In the end it had been the Earth Mother’s dream that had decided her. It had not been so much a dream as a vision and not so much a vision as a sense of being. Fairy creatures spoke to each other in that way, coming often in sleep to give counsel and warning, speaking out of distant places, traveling on the back of swift winds to reach the listener, a whisper in stillness, a brightening in the dark. Willow sometimes spoke with her mother that way, her mother a wood nymph so wild that nothing could reach her if she did not wish it, a creature that not even the once-fairy could trace. Willow had slipped away from her old life as she made her new one with Ben, but now and again the old would intrude in some small fashion, and the Earth Mother’s coming had been the latest reoccurrence.

The Earth Mother was an elemental, the most powerful in Landover, a creature of great magic. She was as old as the land itself and embodied its spirit. Some believed that she was the creator of the land, but Willow thought her too
fundamental in her ethics and too mired in her work to be anything so lofty. Nevertheless, she was a creature to be harkened to. Ben and Willow had both gone to her during their search for the black unicorn, and she had told them then that they were important to her and would share a child that was special. There had been no explanation then or since, and after a time both had ceased to think on the matter. Willow had heard nothing from the Earth Mother in all this time.

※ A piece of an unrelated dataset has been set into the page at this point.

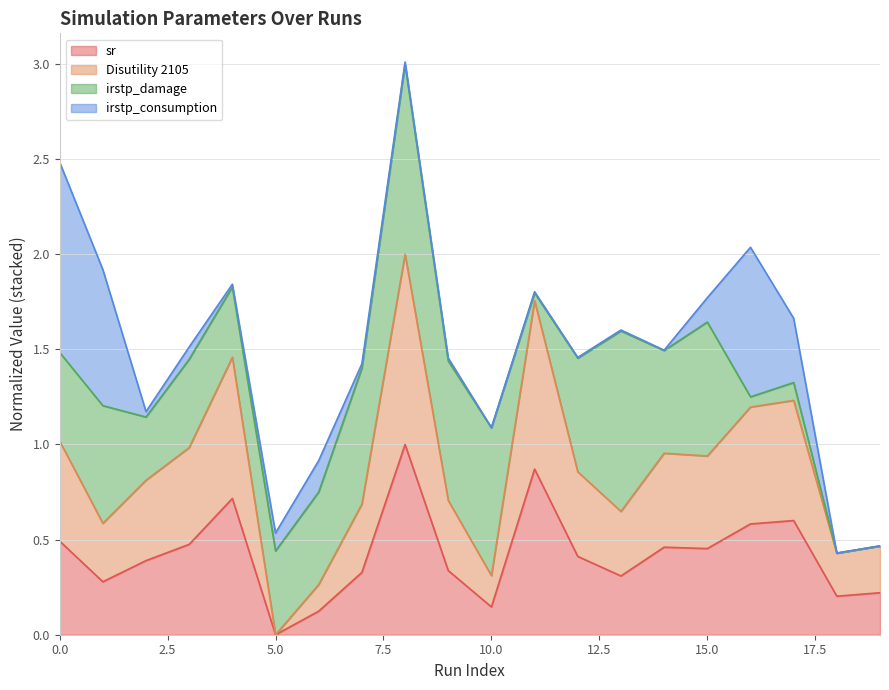

True or false: sr and Disutility 2105 cross at least once.

False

Yet now she was summoned, unexpectedly, abruptly, out of dreams. The Earth Mother had come to her twice, calling her back to the River Country, to Elderew, to the once-fairy country where the elemental most frequently surfaced. The calling was urgent and unarguable and so had decided Willow to leave Ben without attempting a full explanation. More than the words themselves, it was the Earth Mother’s tone that had compelled the sylph to put aside deliberation and act at once.